6. You understand that peace and suffering are intimately connected – to strengthen one always lessens the other and the converse is true as well. While the experience of pain and discomfort is natural to life, suffering need not be. Peace is always possible. Peace and suffering are human states of consciousness. It is not God that makes either a reality in our lives, but our conscious understanding. And a well-developed relationship wi
th any Spiritual Source does not guarantee an end to suffering or the continuance of peace – only we and our level of spiritual skill can offer that.
7. You do your best to meet each moment and all experience with gratitude. Because every experience offers an equal and infinite opportunity to learn and practice Love, every moment also offers a corresponding equal and infinite reason to be grateful. The choice to be grateful or not is entirely ours. This is a powerful spiritual principle
that calls us beyond all judgment, eradicates the concept of reward and punishment, and can exist – even thrive, outside a belief in God.
8. You practice wisdom, rooting your choices in lasting principle not temporary impulses. The practice of true wisdom is a lifetime’s worth of work. It is founded in a kind and vigilant care for the content of own’s own consciousness. It requires us to be in a state of Loving possession – possession of our selves, our values, actions, feelings, and motivations. Without this ownership of the space we create in the world, there is no wisdom. And no belief in God is required to strengthen this practice of wisdom. In fact, for many of us it can hinder the process, because learning the extent of our own influence and acknowledging the depth of our own responsibility is of paramount importance.
9. You participate in a community of shared values and intention. Unless one happens to be called to the path of a solitary hermit, sincere spiritual development requires the participation in a community. Human beings learn better when we learn together – when there are role models to look up to and fellow travellers to support and celebrate with. (I’m not making this up. There are studies that demonstrate like-minded community is possibly the most important factor in
being able to create and sustain lifestyle change and well-being.) While it is obviously possible for a community to bond over its shared belief in a Spiritual Source, it is not at all necessary. What is essential is the shared commitment to practice and principle.
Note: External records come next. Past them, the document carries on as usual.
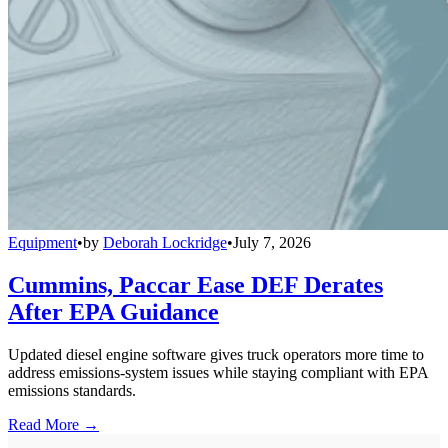
Equipment
•
by
Deborah Lockridge
•
July 7, 2026
Cummins, Paccar Ease DEF Derates
After EPA Guidance
Updated diesel engine software gives truck operators more time to
address emissions-system issues while staying compliant with EPA
emissions standards.
Read More →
10. You stay open to inspiration, realizing it must be courted and supported. To live spiritually requires the sustaining nourishment of inspiration. Without it we grow weary, bored, afraid, resistant, or simply more likely to lapse into patterns of suffering. It is important to note that inspiration need not be excited or even joyous. It is often so quiet and calming, it is easy to miss. Whether it comes through reading and contemplating spiritual writing, listening to a trusted teacher, walking in nature, meditating or praying, dancing, sharing in true intimacy with another, lending compassion and service to those in distress … inspiration is an experience that must be expected, sought out, welcomed, supported, and appreciated – it must be believed in. Experiencing it can be just as enriching whether or not it embraces a belief in God.